Think of this as a very fast librarian who sorts thousands of newspaper articles into neat piles by theme, so you can browse the collection by ideas rather than titles.
What is topic modelling?
Topic modelling is a statistical method for grouping large sets of texts by the themes they discuss. Instead of pre-defining categories, an unsupervised algorithm looks for words that frequently occur together and clusters them into “topics”. Each topic is summarised with a short label drawn from its most representative terms (e.g., mosquée – inauguration – construction – vendredi).
How it works (three quick steps)
- Prepare the texts: Items are OCR’d and lightly cleaned—for example, common function words are removed and words are reduced to their base forms (lemmatisation).
- Group similar items: The system creates a compact numerical representation of each text, compares these representations, and groups items that use similar language into topics.
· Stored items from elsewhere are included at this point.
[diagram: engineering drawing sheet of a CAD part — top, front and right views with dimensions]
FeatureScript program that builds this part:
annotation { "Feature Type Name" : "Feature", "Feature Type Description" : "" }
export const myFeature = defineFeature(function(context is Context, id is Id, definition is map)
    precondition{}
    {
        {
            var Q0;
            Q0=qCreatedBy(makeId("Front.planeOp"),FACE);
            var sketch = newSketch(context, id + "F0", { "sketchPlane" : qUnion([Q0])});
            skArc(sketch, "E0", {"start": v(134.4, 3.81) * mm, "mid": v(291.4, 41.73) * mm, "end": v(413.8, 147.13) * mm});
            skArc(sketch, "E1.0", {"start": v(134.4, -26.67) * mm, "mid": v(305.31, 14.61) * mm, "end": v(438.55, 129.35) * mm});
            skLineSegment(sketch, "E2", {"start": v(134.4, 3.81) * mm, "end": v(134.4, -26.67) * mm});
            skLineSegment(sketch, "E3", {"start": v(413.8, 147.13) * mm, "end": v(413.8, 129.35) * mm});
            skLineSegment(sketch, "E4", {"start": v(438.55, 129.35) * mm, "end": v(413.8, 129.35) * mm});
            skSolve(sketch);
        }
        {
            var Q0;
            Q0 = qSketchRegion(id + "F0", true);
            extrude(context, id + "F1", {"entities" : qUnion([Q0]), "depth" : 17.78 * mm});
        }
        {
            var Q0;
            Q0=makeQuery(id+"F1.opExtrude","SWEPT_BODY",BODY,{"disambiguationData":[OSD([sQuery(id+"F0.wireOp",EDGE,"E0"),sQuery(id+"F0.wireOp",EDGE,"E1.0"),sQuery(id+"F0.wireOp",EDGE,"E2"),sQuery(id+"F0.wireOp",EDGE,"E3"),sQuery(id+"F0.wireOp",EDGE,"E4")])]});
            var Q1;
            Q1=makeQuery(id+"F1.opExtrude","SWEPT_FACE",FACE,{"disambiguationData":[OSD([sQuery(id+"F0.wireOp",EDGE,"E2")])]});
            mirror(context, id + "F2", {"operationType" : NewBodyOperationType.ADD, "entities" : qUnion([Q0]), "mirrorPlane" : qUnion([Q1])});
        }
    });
- Label and score: Each group receives a human-readable label from its top terms. Every item then gets:
- a topic ID (the group it best matches),
- a label (the topic’s top words), and
- a fit score indicating how strongly it belongs. Some items do not fit any group confidently; these appear as unassigned/outliers.
What you can do here
- Browse by theme: Jump straight to topics such as pilgrimage, mosque building, religious education, student associations, or women’s organisations.
- Trace patterns: See which themes are most common, how they vary by country or source, and how attention to an issue changes over time.
- Open the evidence: Each topic links to the underlying articles, with dates and publication details.
How to read the results (good practice)
- Topics are guides, not verdicts. They reflect recurring word patterns rather than editorial categories. Always click through to the documents.
- Labels are shorthand. They summarise the top terms and are necessarily approximate.
- Data quality matters. OCR noise, spelling variants, and uneven coverage across countries or years can shape clusters. Consequently, very small or very broad topics may split or merge when the model is refreshed.
Methods note
IWAC uses an unsupervised, algorithmic workflow. For French-language items, each text is first converted into a compact numerical summary using CamemBERT (a French language model). The system then compares these summaries to group texts that use similar language and assigns each item a dominant topic with a strength score. No predefined categories are used. Metadata such as country or date supports filtering and visualising results—it does not create the topics.